While these changes have certainly improved many aspects of everyday life, for educators who did not grow up in the same digital world as their students, there are a number of factors to consider when it comes to teaching literacy. Here, we've compiled five insights from literacy experts who have contributed to Shaped.
1. Volume and variety matter.
Research has shown that students who read more score higher in reading on the National Assessment for Educational Progress. This doesn’t mean that students must only read educational literature to achieve these results; encouraging them to read short stories, fantasy novels, and news articles can be very beneficial. To see improvement in reading achievement, students need to read significantly more in a variety of contexts, including for their own pleasure.
2. Reading can allow students to take a break from their digital obsessions.
Survey results from the Pew Research Center suggest that increasingly more students have smartphones and are online more frequently. Teenagers are naturally fixated on themselves, and as we know, social media can exacerbate this tendency. To open students’ thinking to a larger world, teachers can emphasize that books offer insights into different perspectives and cultures. Educators can encourage students to take a break from social media by inviting their students to open a book for a breath of fresh air, and by conveying to their students what personally draws them to reading.
3. Media literacy is important, but not all media are the same.
Students can’t be media literate if they don’t understand the word “media.” For example, new media and news media have significantly different meanings. Students need to understand the various types of media and be able to analyze the advantages and disadvantages of each to move toward media literacy.
4. Internet literacy precedes media literacy.
Media literacy is important, but you can’t be media literate without being internet literate—which, surprisingly, many people aren’t. To navigate the Internet, educators should understand what it is, how to stay safe, and how to properly search. For students becoming internet literate, they need to understand that “the internet” is not a citable resource. Instead of saying something came “from the internet,” students need to learn where information posted online is originating from.

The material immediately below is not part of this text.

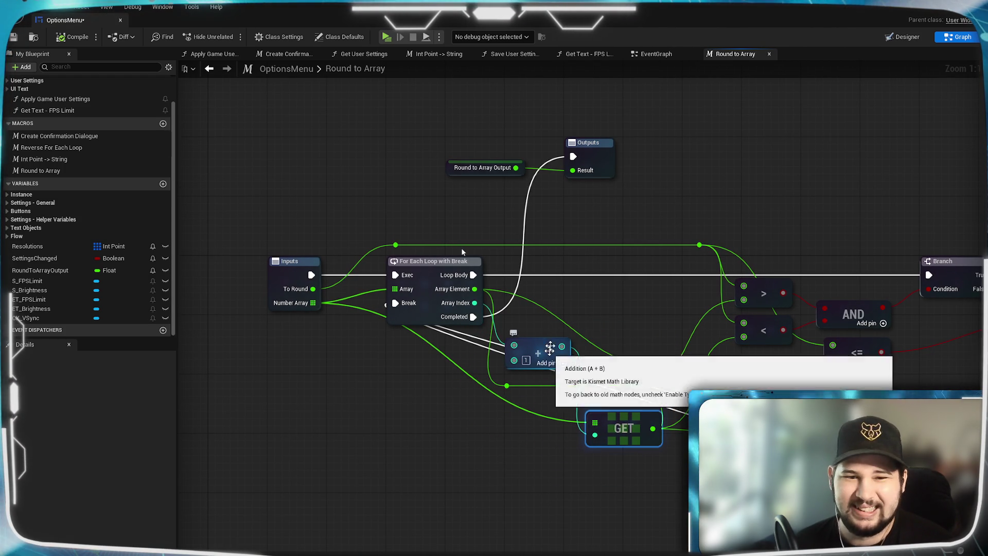
left_click_drag(658, 306, 617, 290)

5. Sound, images, and video dramatically affect how students interpret texts.
So each of these formats can be used to influence people in different ways. Having students conduct their own experiments to understand the effects of sound, images, and video can be impactful—how does each impact their perspective of the text they are presented with?
Determining ways to integrate the latest technologies into a curriculum can be challenging for some educators. By focusing on teaching literacy in today's digital world, tech can transform from being intimidating to being an incredible teaching tool.
Plus, paperback books are still here—they’ve just got company now!